The resulting solar panels were thin and flexible, both in their material application and their use cases. Imagine a portable solar panel that could attach to a laptop, drone, or car, something that could capture the sun’s energy indoors or outdoors and travel with you, to power whatever you needed.
Since her initial discovery, Malinkiewicz has refined the approach. The latest generation of perovskite solar cells are created with an inkjet printing procedure which makes them faster and cheaper to produce. With mass production feasible from an economic perspective, the perovskite solar cells can be a popular option to add electricity to areas that do not have an underlying power grid, whether that’s rural communities or developing countries.
The technology is still being refined, so you won’t see widespread perovskite solar cells just yet. However, researchers are cheering the innovation and its potential to revolutionize energy distribution.
One thing to consider moving forward with perovskite solar panels is the use of nitrogen in the process. Anywhere nitrogen is used, there’s a safety risk should the gas leak from supply lines.

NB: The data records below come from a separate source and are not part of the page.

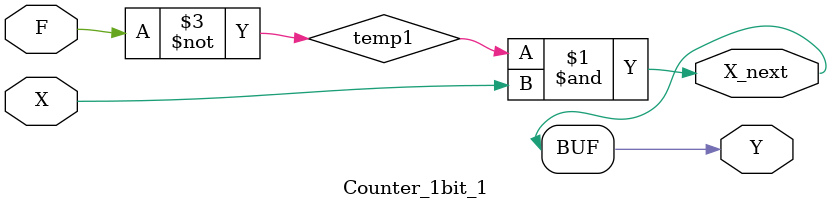
<source format=v>

module Counter_1bit_1(F, X, X_next, Y);
	input F;//bit ngo vao
	input X;//bit trang thai ke tiep
	output Y;//neu truoc do ngo ra la 1 va ngo vao la 0 thi Y=1
	output X_next;//trang thai ke tiep cua X
	
	//and u1(X, 1'b1, 1'b1);
	not u2(temp1, F);
	and u3(Y, temp1, X);
	and u4(X_next, Y, 1'b1);
	
endmodule

	
</source>
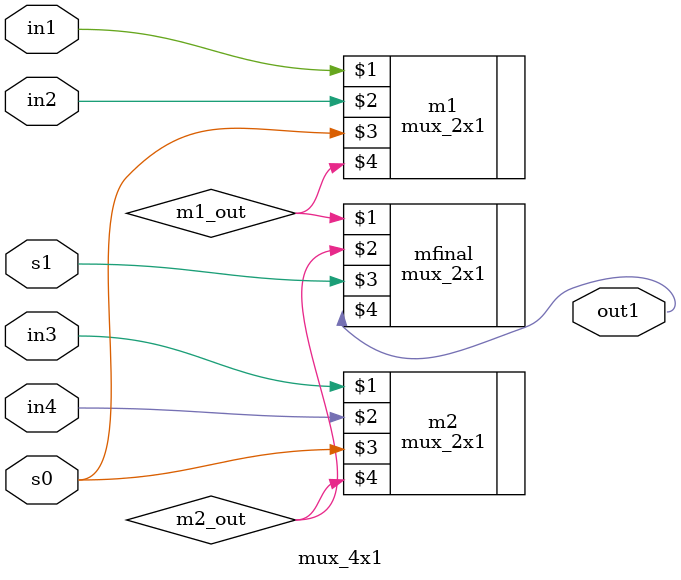
<source format=v>
module mux_4x1(in1,in2,in3,in4,s1,s0,out1);

	input in1,in2,in3,in4,s1,s0;
	output out1;

	wire in1,in2,in3,in4,s1,s0,out1,m1_out,m2_out;

	mux_2x1 m1(in1,in2,s0,m1_out);
	mux_2x1 m2(in3,in4,s0,m2_out);

	mux_2x1 mfinal(m1_out,m2_out,s1,out1);
  
endmodule

</source>
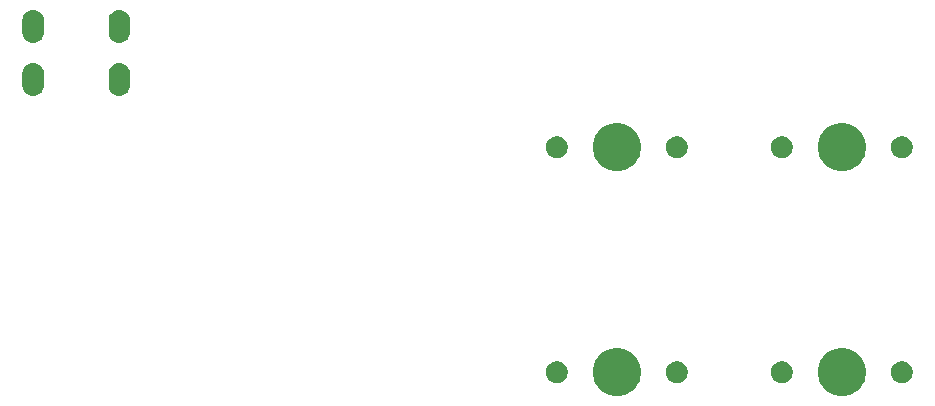
<source format=gbr>
G04 #@! TF.GenerationSoftware,KiCad,Pcbnew,(5.1.5)-3*
G04 #@! TF.CreationDate,2019-12-18T23:42:08-07:00*
G04 #@! TF.ProjectId,MiniV1,4d696e69-5631-42e6-9b69-6361645f7063,rev?*
G04 #@! TF.SameCoordinates,Original*
G04 #@! TF.FileFunction,Soldermask,Top*
G04 #@! TF.FilePolarity,Negative*
%FSLAX46Y46*%
G04 Gerber Fmt 4.6, Leading zero omitted, Abs format (unit mm)*
G04 Created by KiCad (PCBNEW (5.1.5)-3) date 2019-12-18 23:42:08*
%MOMM*%
%LPD*%
G04 APERTURE LIST*
%ADD10C,0.020000*%
G04 APERTURE END LIST*
D10*
G36*
X129183974Y-82171184D02*
G01*
X129401974Y-82261483D01*
X129556123Y-82325333D01*
X129891048Y-82549123D01*
X130175877Y-82833952D01*
X130399667Y-83168877D01*
X130432062Y-83247086D01*
X130553816Y-83541026D01*
X130632400Y-83936094D01*
X130632400Y-84338906D01*
X130553816Y-84733974D01*
X130502951Y-84856772D01*
X130399667Y-85106123D01*
X130175877Y-85441048D01*
X129891048Y-85725877D01*
X129556123Y-85949667D01*
X129401974Y-86013517D01*
X129183974Y-86103816D01*
X128788906Y-86182400D01*
X128386094Y-86182400D01*
X127991026Y-86103816D01*
X127773026Y-86013517D01*
X127618877Y-85949667D01*
X127283952Y-85725877D01*
X126999123Y-85441048D01*
X126775333Y-85106123D01*
X126672049Y-84856772D01*
X126621184Y-84733974D01*
X126542600Y-84338906D01*
X126542600Y-83936094D01*
X126621184Y-83541026D01*
X126742938Y-83247086D01*
X126775333Y-83168877D01*
X126999123Y-82833952D01*
X127283952Y-82549123D01*
X127618877Y-82325333D01*
X127773026Y-82261483D01*
X127991026Y-82171184D01*
X128386094Y-82092600D01*
X128788906Y-82092600D01*
X129183974Y-82171184D01*
G37*
G36*
X148233974Y-82171184D02*
G01*
X148451974Y-82261483D01*
X148606123Y-82325333D01*
X148941048Y-82549123D01*
X149225877Y-82833952D01*
X149449667Y-83168877D01*
X149482062Y-83247086D01*
X149603816Y-83541026D01*
X149682400Y-83936094D01*
X149682400Y-84338906D01*
X149603816Y-84733974D01*
X149552951Y-84856772D01*
X149449667Y-85106123D01*
X149225877Y-85441048D01*
X148941048Y-85725877D01*
X148606123Y-85949667D01*
X148451974Y-86013517D01*
X148233974Y-86103816D01*
X147838906Y-86182400D01*
X147436094Y-86182400D01*
X147041026Y-86103816D01*
X146823026Y-86013517D01*
X146668877Y-85949667D01*
X146333952Y-85725877D01*
X146049123Y-85441048D01*
X145825333Y-85106123D01*
X145722049Y-84856772D01*
X145671184Y-84733974D01*
X145592600Y-84338906D01*
X145592600Y-83936094D01*
X145671184Y-83541026D01*
X145792938Y-83247086D01*
X145825333Y-83168877D01*
X146049123Y-82833952D01*
X146333952Y-82549123D01*
X146668877Y-82325333D01*
X146823026Y-82261483D01*
X147041026Y-82171184D01*
X147436094Y-82092600D01*
X147838906Y-82092600D01*
X148233974Y-82171184D01*
G37*
G36*
X152987604Y-83247085D02*
G01*
X153156126Y-83316889D01*
X153307791Y-83418228D01*
X153436772Y-83547209D01*
X153538111Y-83698874D01*
X153607915Y-83867396D01*
X153643500Y-84046297D01*
X153643500Y-84228703D01*
X153607915Y-84407604D01*
X153538111Y-84576126D01*
X153436772Y-84727791D01*
X153307791Y-84856772D01*
X153156126Y-84958111D01*
X152987604Y-85027915D01*
X152808703Y-85063500D01*
X152626297Y-85063500D01*
X152447396Y-85027915D01*
X152278874Y-84958111D01*
X152127209Y-84856772D01*
X151998228Y-84727791D01*
X151896889Y-84576126D01*
X151827085Y-84407604D01*
X151791500Y-84228703D01*
X151791500Y-84046297D01*
X151827085Y-83867396D01*
X151896889Y-83698874D01*
X151998228Y-83547209D01*
X152127209Y-83418228D01*
X152278874Y-83316889D01*
X152447396Y-83247085D01*
X152626297Y-83211500D01*
X152808703Y-83211500D01*
X152987604Y-83247085D01*
G37*
G36*
X142827604Y-83247085D02*
G01*
X142996126Y-83316889D01*
X143147791Y-83418228D01*
X143276772Y-83547209D01*
X143378111Y-83698874D01*
X143447915Y-83867396D01*
X143483500Y-84046297D01*
X143483500Y-84228703D01*
X143447915Y-84407604D01*
X143378111Y-84576126D01*
X143276772Y-84727791D01*
X143147791Y-84856772D01*
X142996126Y-84958111D01*
X142827604Y-85027915D01*
X142648703Y-85063500D01*
X142466297Y-85063500D01*
X142287396Y-85027915D01*
X142118874Y-84958111D01*
X141967209Y-84856772D01*
X141838228Y-84727791D01*
X141736889Y-84576126D01*
X141667085Y-84407604D01*
X141631500Y-84228703D01*
X141631500Y-84046297D01*
X141667085Y-83867396D01*
X141736889Y-83698874D01*
X141838228Y-83547209D01*
X141967209Y-83418228D01*
X142118874Y-83316889D01*
X142287396Y-83247085D01*
X142466297Y-83211500D01*
X142648703Y-83211500D01*
X142827604Y-83247085D01*
G37*
G36*
X133937604Y-83247085D02*
G01*
X134106126Y-83316889D01*
X134257791Y-83418228D01*
X134386772Y-83547209D01*
X134488111Y-83698874D01*
X134557915Y-83867396D01*
X134593500Y-84046297D01*
X134593500Y-84228703D01*
X134557915Y-84407604D01*
X134488111Y-84576126D01*
X134386772Y-84727791D01*
X134257791Y-84856772D01*
X134106126Y-84958111D01*
X133937604Y-85027915D01*
X133758703Y-85063500D01*
X133576297Y-85063500D01*
X133397396Y-85027915D01*
X133228874Y-84958111D01*
X133077209Y-84856772D01*
X132948228Y-84727791D01*
X132846889Y-84576126D01*
X132777085Y-84407604D01*
X132741500Y-84228703D01*
X132741500Y-84046297D01*
X132777085Y-83867396D01*
X132846889Y-83698874D01*
X132948228Y-83547209D01*
X133077209Y-83418228D01*
X133228874Y-83316889D01*
X133397396Y-83247085D01*
X133576297Y-83211500D01*
X133758703Y-83211500D01*
X133937604Y-83247085D01*
G37*
G36*
X123777604Y-83247085D02*
G01*
X123946126Y-83316889D01*
X124097791Y-83418228D01*
X124226772Y-83547209D01*
X124328111Y-83698874D01*
X124397915Y-83867396D01*
X124433500Y-84046297D01*
X124433500Y-84228703D01*
X124397915Y-84407604D01*
X124328111Y-84576126D01*
X124226772Y-84727791D01*
X124097791Y-84856772D01*
X123946126Y-84958111D01*
X123777604Y-85027915D01*
X123598703Y-85063500D01*
X123416297Y-85063500D01*
X123237396Y-85027915D01*
X123068874Y-84958111D01*
X122917209Y-84856772D01*
X122788228Y-84727791D01*
X122686889Y-84576126D01*
X122617085Y-84407604D01*
X122581500Y-84228703D01*
X122581500Y-84046297D01*
X122617085Y-83867396D01*
X122686889Y-83698874D01*
X122788228Y-83547209D01*
X122917209Y-83418228D01*
X123068874Y-83316889D01*
X123237396Y-83247085D01*
X123416297Y-83211500D01*
X123598703Y-83211500D01*
X123777604Y-83247085D01*
G37*
G36*
X129183974Y-63121184D02*
G01*
X129401974Y-63211483D01*
X129556123Y-63275333D01*
X129891048Y-63499123D01*
X130175877Y-63783952D01*
X130399667Y-64118877D01*
X130432062Y-64197086D01*
X130553816Y-64491026D01*
X130632400Y-64886094D01*
X130632400Y-65288906D01*
X130553816Y-65683974D01*
X130502951Y-65806772D01*
X130399667Y-66056123D01*
X130175877Y-66391048D01*
X129891048Y-66675877D01*
X129556123Y-66899667D01*
X129401974Y-66963517D01*
X129183974Y-67053816D01*
X128788906Y-67132400D01*
X128386094Y-67132400D01*
X127991026Y-67053816D01*
X127773026Y-66963517D01*
X127618877Y-66899667D01*
X127283952Y-66675877D01*
X126999123Y-66391048D01*
X126775333Y-66056123D01*
X126672049Y-65806772D01*
X126621184Y-65683974D01*
X126542600Y-65288906D01*
X126542600Y-64886094D01*
X126621184Y-64491026D01*
X126742938Y-64197086D01*
X126775333Y-64118877D01*
X126999123Y-63783952D01*
X127283952Y-63499123D01*
X127618877Y-63275333D01*
X127773026Y-63211483D01*
X127991026Y-63121184D01*
X128386094Y-63042600D01*
X128788906Y-63042600D01*
X129183974Y-63121184D01*
G37*
G36*
X148233974Y-63121184D02*
G01*
X148451974Y-63211483D01*
X148606123Y-63275333D01*
X148941048Y-63499123D01*
X149225877Y-63783952D01*
X149449667Y-64118877D01*
X149482062Y-64197086D01*
X149603816Y-64491026D01*
X149682400Y-64886094D01*
X149682400Y-65288906D01*
X149603816Y-65683974D01*
X149552951Y-65806772D01*
X149449667Y-66056123D01*
X149225877Y-66391048D01*
X148941048Y-66675877D01*
X148606123Y-66899667D01*
X148451974Y-66963517D01*
X148233974Y-67053816D01*
X147838906Y-67132400D01*
X147436094Y-67132400D01*
X147041026Y-67053816D01*
X146823026Y-66963517D01*
X146668877Y-66899667D01*
X146333952Y-66675877D01*
X146049123Y-66391048D01*
X145825333Y-66056123D01*
X145722049Y-65806772D01*
X145671184Y-65683974D01*
X145592600Y-65288906D01*
X145592600Y-64886094D01*
X145671184Y-64491026D01*
X145792938Y-64197086D01*
X145825333Y-64118877D01*
X146049123Y-63783952D01*
X146333952Y-63499123D01*
X146668877Y-63275333D01*
X146823026Y-63211483D01*
X147041026Y-63121184D01*
X147436094Y-63042600D01*
X147838906Y-63042600D01*
X148233974Y-63121184D01*
G37*
G36*
X133937604Y-64197085D02*
G01*
X134106126Y-64266889D01*
X134257791Y-64368228D01*
X134386772Y-64497209D01*
X134488111Y-64648874D01*
X134557915Y-64817396D01*
X134593500Y-64996297D01*
X134593500Y-65178703D01*
X134557915Y-65357604D01*
X134488111Y-65526126D01*
X134386772Y-65677791D01*
X134257791Y-65806772D01*
X134106126Y-65908111D01*
X133937604Y-65977915D01*
X133758703Y-66013500D01*
X133576297Y-66013500D01*
X133397396Y-65977915D01*
X133228874Y-65908111D01*
X133077209Y-65806772D01*
X132948228Y-65677791D01*
X132846889Y-65526126D01*
X132777085Y-65357604D01*
X132741500Y-65178703D01*
X132741500Y-64996297D01*
X132777085Y-64817396D01*
X132846889Y-64648874D01*
X132948228Y-64497209D01*
X133077209Y-64368228D01*
X133228874Y-64266889D01*
X133397396Y-64197085D01*
X133576297Y-64161500D01*
X133758703Y-64161500D01*
X133937604Y-64197085D01*
G37*
G36*
X123777604Y-64197085D02*
G01*
X123946126Y-64266889D01*
X124097791Y-64368228D01*
X124226772Y-64497209D01*
X124328111Y-64648874D01*
X124397915Y-64817396D01*
X124433500Y-64996297D01*
X124433500Y-65178703D01*
X124397915Y-65357604D01*
X124328111Y-65526126D01*
X124226772Y-65677791D01*
X124097791Y-65806772D01*
X123946126Y-65908111D01*
X123777604Y-65977915D01*
X123598703Y-66013500D01*
X123416297Y-66013500D01*
X123237396Y-65977915D01*
X123068874Y-65908111D01*
X122917209Y-65806772D01*
X122788228Y-65677791D01*
X122686889Y-65526126D01*
X122617085Y-65357604D01*
X122581500Y-65178703D01*
X122581500Y-64996297D01*
X122617085Y-64817396D01*
X122686889Y-64648874D01*
X122788228Y-64497209D01*
X122917209Y-64368228D01*
X123068874Y-64266889D01*
X123237396Y-64197085D01*
X123416297Y-64161500D01*
X123598703Y-64161500D01*
X123777604Y-64197085D01*
G37*
G36*
X142827604Y-64197085D02*
G01*
X142996126Y-64266889D01*
X143147791Y-64368228D01*
X143276772Y-64497209D01*
X143378111Y-64648874D01*
X143447915Y-64817396D01*
X143483500Y-64996297D01*
X143483500Y-65178703D01*
X143447915Y-65357604D01*
X143378111Y-65526126D01*
X143276772Y-65677791D01*
X143147791Y-65806772D01*
X142996126Y-65908111D01*
X142827604Y-65977915D01*
X142648703Y-66013500D01*
X142466297Y-66013500D01*
X142287396Y-65977915D01*
X142118874Y-65908111D01*
X141967209Y-65806772D01*
X141838228Y-65677791D01*
X141736889Y-65526126D01*
X141667085Y-65357604D01*
X141631500Y-65178703D01*
X141631500Y-64996297D01*
X141667085Y-64817396D01*
X141736889Y-64648874D01*
X141838228Y-64497209D01*
X141967209Y-64368228D01*
X142118874Y-64266889D01*
X142287396Y-64197085D01*
X142466297Y-64161500D01*
X142648703Y-64161500D01*
X142827604Y-64197085D01*
G37*
G36*
X152987604Y-64197085D02*
G01*
X153156126Y-64266889D01*
X153307791Y-64368228D01*
X153436772Y-64497209D01*
X153538111Y-64648874D01*
X153607915Y-64817396D01*
X153643500Y-64996297D01*
X153643500Y-65178703D01*
X153607915Y-65357604D01*
X153538111Y-65526126D01*
X153436772Y-65677791D01*
X153307791Y-65806772D01*
X153156126Y-65908111D01*
X152987604Y-65977915D01*
X152808703Y-66013500D01*
X152626297Y-66013500D01*
X152447396Y-65977915D01*
X152278874Y-65908111D01*
X152127209Y-65806772D01*
X151998228Y-65677791D01*
X151896889Y-65526126D01*
X151827085Y-65357604D01*
X151791500Y-65178703D01*
X151791500Y-64996297D01*
X151827085Y-64817396D01*
X151896889Y-64648874D01*
X151998228Y-64497209D01*
X152127209Y-64368228D01*
X152278874Y-64266889D01*
X152447396Y-64197085D01*
X152626297Y-64161500D01*
X152808703Y-64161500D01*
X152987604Y-64197085D01*
G37*
G36*
X79330627Y-57976037D02*
G01*
X79500466Y-58027557D01*
X79656991Y-58111222D01*
X79692729Y-58140552D01*
X79794186Y-58223814D01*
X79877448Y-58325271D01*
X79906778Y-58361009D01*
X79990443Y-58517534D01*
X80041963Y-58687373D01*
X80055000Y-58819742D01*
X80055000Y-59908258D01*
X80041963Y-60040627D01*
X79990443Y-60210466D01*
X79906778Y-60366991D01*
X79877448Y-60402729D01*
X79794186Y-60504186D01*
X79656989Y-60616779D01*
X79500467Y-60700442D01*
X79500465Y-60700443D01*
X79330626Y-60751963D01*
X79154000Y-60769359D01*
X78977373Y-60751963D01*
X78807534Y-60700443D01*
X78651009Y-60616778D01*
X78615271Y-60587448D01*
X78513814Y-60504186D01*
X78401221Y-60366989D01*
X78317558Y-60210467D01*
X78317557Y-60210465D01*
X78266037Y-60040626D01*
X78253000Y-59908257D01*
X78253001Y-58819742D01*
X78266038Y-58687373D01*
X78317558Y-58517534D01*
X78401223Y-58361009D01*
X78430553Y-58325271D01*
X78513815Y-58223814D01*
X78615272Y-58140552D01*
X78651010Y-58111222D01*
X78807535Y-58027557D01*
X78977374Y-57976037D01*
X79154000Y-57958641D01*
X79330627Y-57976037D01*
G37*
G36*
X86630627Y-57976037D02*
G01*
X86800466Y-58027557D01*
X86956991Y-58111222D01*
X86992729Y-58140552D01*
X87094186Y-58223814D01*
X87177448Y-58325271D01*
X87206778Y-58361009D01*
X87290443Y-58517534D01*
X87341963Y-58687373D01*
X87355000Y-58819742D01*
X87355000Y-59908258D01*
X87341963Y-60040627D01*
X87290443Y-60210466D01*
X87206778Y-60366991D01*
X87177448Y-60402729D01*
X87094186Y-60504186D01*
X86956989Y-60616779D01*
X86800467Y-60700442D01*
X86800465Y-60700443D01*
X86630626Y-60751963D01*
X86454000Y-60769359D01*
X86277373Y-60751963D01*
X86107534Y-60700443D01*
X85951009Y-60616778D01*
X85915271Y-60587448D01*
X85813814Y-60504186D01*
X85701221Y-60366989D01*
X85617558Y-60210467D01*
X85617557Y-60210465D01*
X85566037Y-60040626D01*
X85553000Y-59908257D01*
X85553001Y-58819742D01*
X85566038Y-58687373D01*
X85617558Y-58517534D01*
X85701223Y-58361009D01*
X85730553Y-58325271D01*
X85813815Y-58223814D01*
X85915272Y-58140552D01*
X85951010Y-58111222D01*
X86107535Y-58027557D01*
X86277374Y-57976037D01*
X86454000Y-57958641D01*
X86630627Y-57976037D01*
G37*
G36*
X79330627Y-53476037D02*
G01*
X79500466Y-53527557D01*
X79656991Y-53611222D01*
X79692729Y-53640552D01*
X79794186Y-53723814D01*
X79877448Y-53825271D01*
X79906778Y-53861009D01*
X79990443Y-54017534D01*
X80041963Y-54187373D01*
X80055000Y-54319742D01*
X80055000Y-55408258D01*
X80041963Y-55540627D01*
X79990443Y-55710466D01*
X79906778Y-55866991D01*
X79877448Y-55902729D01*
X79794186Y-56004186D01*
X79656989Y-56116779D01*
X79500467Y-56200442D01*
X79500465Y-56200443D01*
X79330626Y-56251963D01*
X79154000Y-56269359D01*
X78977373Y-56251963D01*
X78807534Y-56200443D01*
X78651009Y-56116778D01*
X78615271Y-56087448D01*
X78513814Y-56004186D01*
X78401221Y-55866989D01*
X78317558Y-55710467D01*
X78317557Y-55710465D01*
X78266037Y-55540626D01*
X78253000Y-55408257D01*
X78253001Y-54319742D01*
X78266038Y-54187373D01*
X78317558Y-54017534D01*
X78401223Y-53861009D01*
X78430553Y-53825271D01*
X78513815Y-53723814D01*
X78615272Y-53640552D01*
X78651010Y-53611222D01*
X78807535Y-53527557D01*
X78977374Y-53476037D01*
X79154000Y-53458641D01*
X79330627Y-53476037D01*
G37*
G36*
X86630627Y-53476037D02*
G01*
X86800466Y-53527557D01*
X86956991Y-53611222D01*
X86992729Y-53640552D01*
X87094186Y-53723814D01*
X87177448Y-53825271D01*
X87206778Y-53861009D01*
X87290443Y-54017534D01*
X87341963Y-54187373D01*
X87355000Y-54319742D01*
X87355000Y-55408258D01*
X87341963Y-55540627D01*
X87290443Y-55710466D01*
X87206778Y-55866991D01*
X87177448Y-55902729D01*
X87094186Y-56004186D01*
X86956989Y-56116779D01*
X86800467Y-56200442D01*
X86800465Y-56200443D01*
X86630626Y-56251963D01*
X86454000Y-56269359D01*
X86277373Y-56251963D01*
X86107534Y-56200443D01*
X85951009Y-56116778D01*
X85915271Y-56087448D01*
X85813814Y-56004186D01*
X85701221Y-55866989D01*
X85617558Y-55710467D01*
X85617557Y-55710465D01*
X85566037Y-55540626D01*
X85553000Y-55408257D01*
X85553001Y-54319742D01*
X85566038Y-54187373D01*
X85617558Y-54017534D01*
X85701223Y-53861009D01*
X85730553Y-53825271D01*
X85813815Y-53723814D01*
X85915272Y-53640552D01*
X85951010Y-53611222D01*
X86107535Y-53527557D01*
X86277374Y-53476037D01*
X86454000Y-53458641D01*
X86630627Y-53476037D01*
G37*
M02*

</source>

How an Oxygen Monitor Can Help Detect Nitrogen Gas Leaks
Nitrogen leaks create health risks because nitrogen displaces oxygen, which humans need to breathe. Undetected, a nitrogen leak could create oxygen-deficient air, leading to respiratory distress and eventually death via asphyxiation. Nitrogen gases is both colorless and odorless, which means it would be impossible to detect a leak relying on the senses.
The easiest way to detect a leak is to measure ambient oxygen using an oxygen monitor. Oxygen monitors continually track levels of oxygen, sounding an alarm if levels fall to the OSHA threshold where safety is at risk. With flashing lights and a loud alarm, workers will be able to exit the room before the onset of health problems.